Thursday, October 13, 2005

Million Dollar Bullshit: Warning: Spoilers in here! I have to agree with you here. The stock characters were embarrassing, the film cliches were appalling, and the long shots of Eastwood, face partly shadowed, brooding, were a poor substitute for actual character and emotion in the role. I was disappointed with Clint's previous directorial effort (also much praised), Mystic River. It had the same sense of actors not inhabiting their characters, but going through the motions to work us through the plot, doing things with no other motivation than to, apparently, advance the story.

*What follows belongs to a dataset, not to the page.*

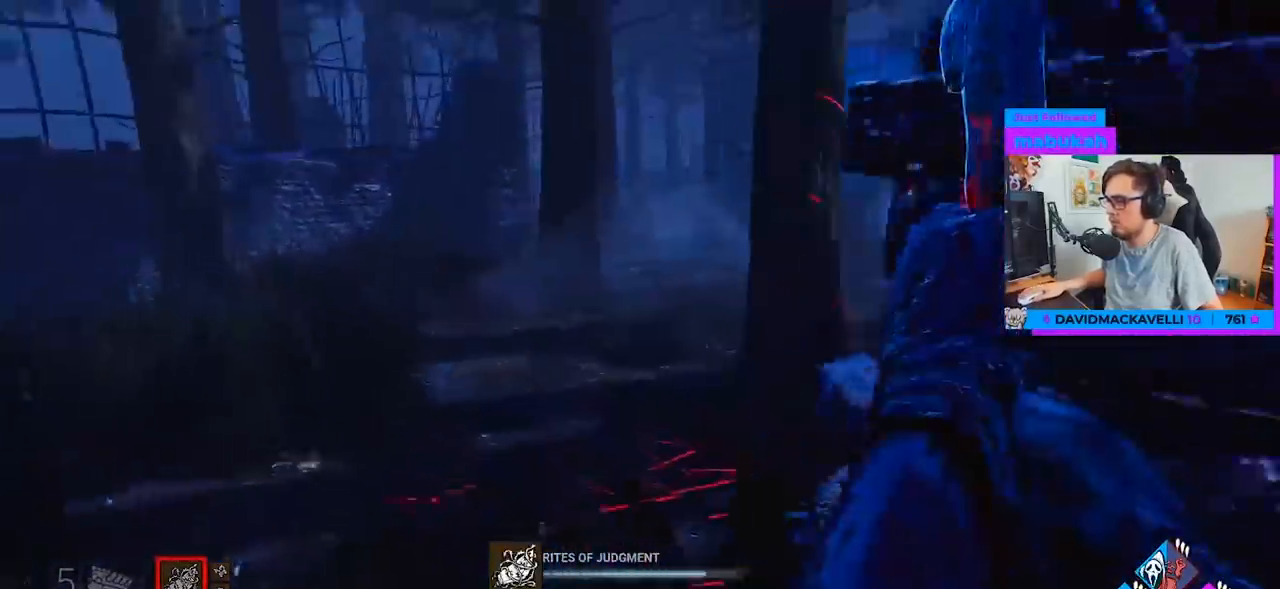
{"keys": ["w"], "mouse": ["right"], "mouse_move": "down", "events": [[50, "a", "up"]]}
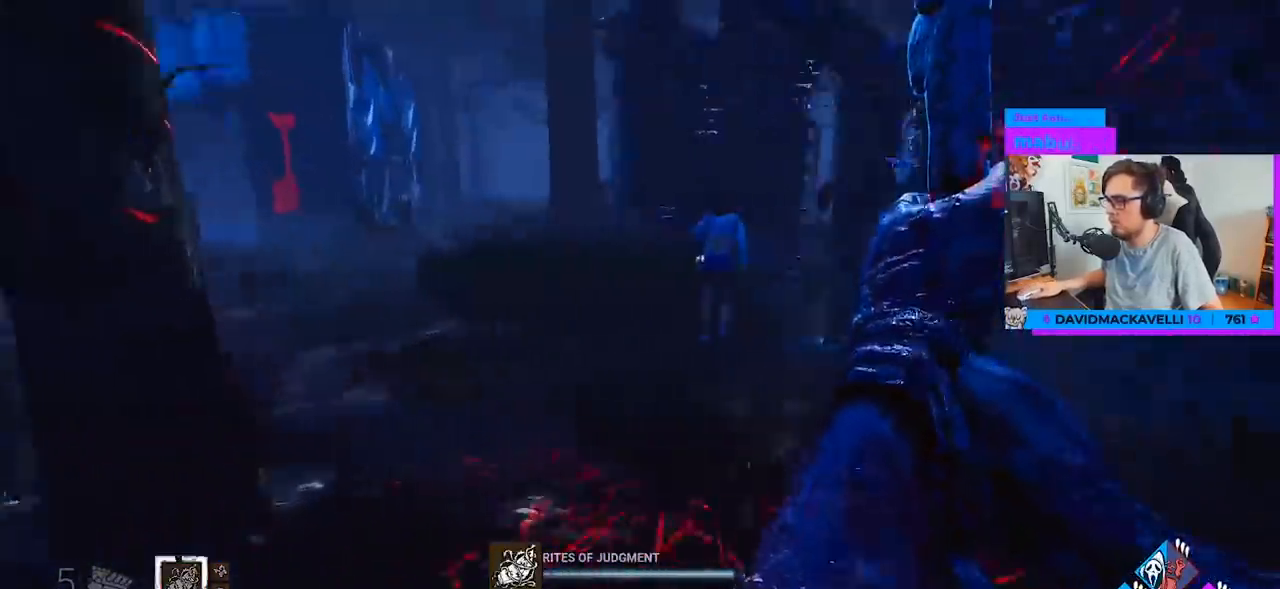
{"keys": ["w"], "mouse": ["right"], "mouse_move": "still", "events": []}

I called it emotional pornography at the time, and I think that's true of Million Dollar Baby, too. It's all formulaic -- the backstory, the foreshadowing, the characters -- intended to give your feelings a workout. But I felt very little for these characters, probably because they were thin as tissue paper. The gruff, brooding old trainer who keeps his hopeless protege at arms length and hides his heart in insults and sarcasm? See Merideth, Burgess, in the aforementioned Rocky. The wise-old-hand narrator, beaten down by circumstances, who provides the moral compass for the movie? As you said, Freeman can just Xerox his Shawshank character. And the fighter who paralyzes Maggie? She just has to be a dirty, remorseless violence machine, right? No way you'd want to, you know, complicate that with any human emotions, would you? It's just lazy film making, honestly. I need a little more than this to get interested in the characters, to give a crap whether Clint pulls the plug at the end.